TASK ::
Whenever a line of the records below contains the word "Дорожные", copy that line.

INFORMATION SHOWN ::

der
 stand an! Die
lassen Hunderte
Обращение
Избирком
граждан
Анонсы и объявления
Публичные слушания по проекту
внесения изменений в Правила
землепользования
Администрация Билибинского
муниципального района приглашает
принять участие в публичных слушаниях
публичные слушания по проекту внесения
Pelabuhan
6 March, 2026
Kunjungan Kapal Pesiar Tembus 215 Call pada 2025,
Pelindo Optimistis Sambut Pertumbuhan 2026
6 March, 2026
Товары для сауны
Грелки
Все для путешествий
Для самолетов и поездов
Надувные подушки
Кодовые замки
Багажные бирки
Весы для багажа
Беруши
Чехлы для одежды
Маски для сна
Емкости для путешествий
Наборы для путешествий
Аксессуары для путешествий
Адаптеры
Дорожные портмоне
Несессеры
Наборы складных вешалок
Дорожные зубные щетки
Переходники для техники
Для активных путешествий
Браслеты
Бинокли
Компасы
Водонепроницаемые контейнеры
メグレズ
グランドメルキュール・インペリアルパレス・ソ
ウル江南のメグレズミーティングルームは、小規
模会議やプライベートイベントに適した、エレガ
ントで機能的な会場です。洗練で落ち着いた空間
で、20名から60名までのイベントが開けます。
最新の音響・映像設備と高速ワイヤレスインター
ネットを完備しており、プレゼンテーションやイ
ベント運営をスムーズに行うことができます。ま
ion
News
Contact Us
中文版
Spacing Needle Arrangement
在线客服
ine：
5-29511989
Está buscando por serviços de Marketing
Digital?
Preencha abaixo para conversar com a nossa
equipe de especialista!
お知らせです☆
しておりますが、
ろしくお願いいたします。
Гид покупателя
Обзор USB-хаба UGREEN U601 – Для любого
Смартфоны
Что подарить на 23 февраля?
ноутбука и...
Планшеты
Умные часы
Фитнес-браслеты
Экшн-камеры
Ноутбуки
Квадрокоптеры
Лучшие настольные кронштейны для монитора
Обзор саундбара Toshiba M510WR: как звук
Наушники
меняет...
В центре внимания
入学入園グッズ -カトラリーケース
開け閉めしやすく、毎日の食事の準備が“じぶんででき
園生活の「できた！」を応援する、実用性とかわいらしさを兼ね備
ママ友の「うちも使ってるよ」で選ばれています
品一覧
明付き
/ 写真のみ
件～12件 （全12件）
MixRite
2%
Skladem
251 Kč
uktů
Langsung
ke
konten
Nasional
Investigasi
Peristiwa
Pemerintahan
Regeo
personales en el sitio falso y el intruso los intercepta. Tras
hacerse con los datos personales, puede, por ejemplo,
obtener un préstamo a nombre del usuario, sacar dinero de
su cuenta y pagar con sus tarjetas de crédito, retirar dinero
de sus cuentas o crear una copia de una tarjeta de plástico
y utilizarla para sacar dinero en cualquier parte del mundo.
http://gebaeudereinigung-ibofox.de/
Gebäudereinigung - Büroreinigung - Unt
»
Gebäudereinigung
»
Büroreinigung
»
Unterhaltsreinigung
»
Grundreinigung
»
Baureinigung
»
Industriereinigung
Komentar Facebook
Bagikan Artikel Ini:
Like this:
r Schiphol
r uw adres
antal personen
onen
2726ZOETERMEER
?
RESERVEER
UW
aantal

YOUR RESPONSE ::
Дорожные портмоне
Дорожные зубные щетки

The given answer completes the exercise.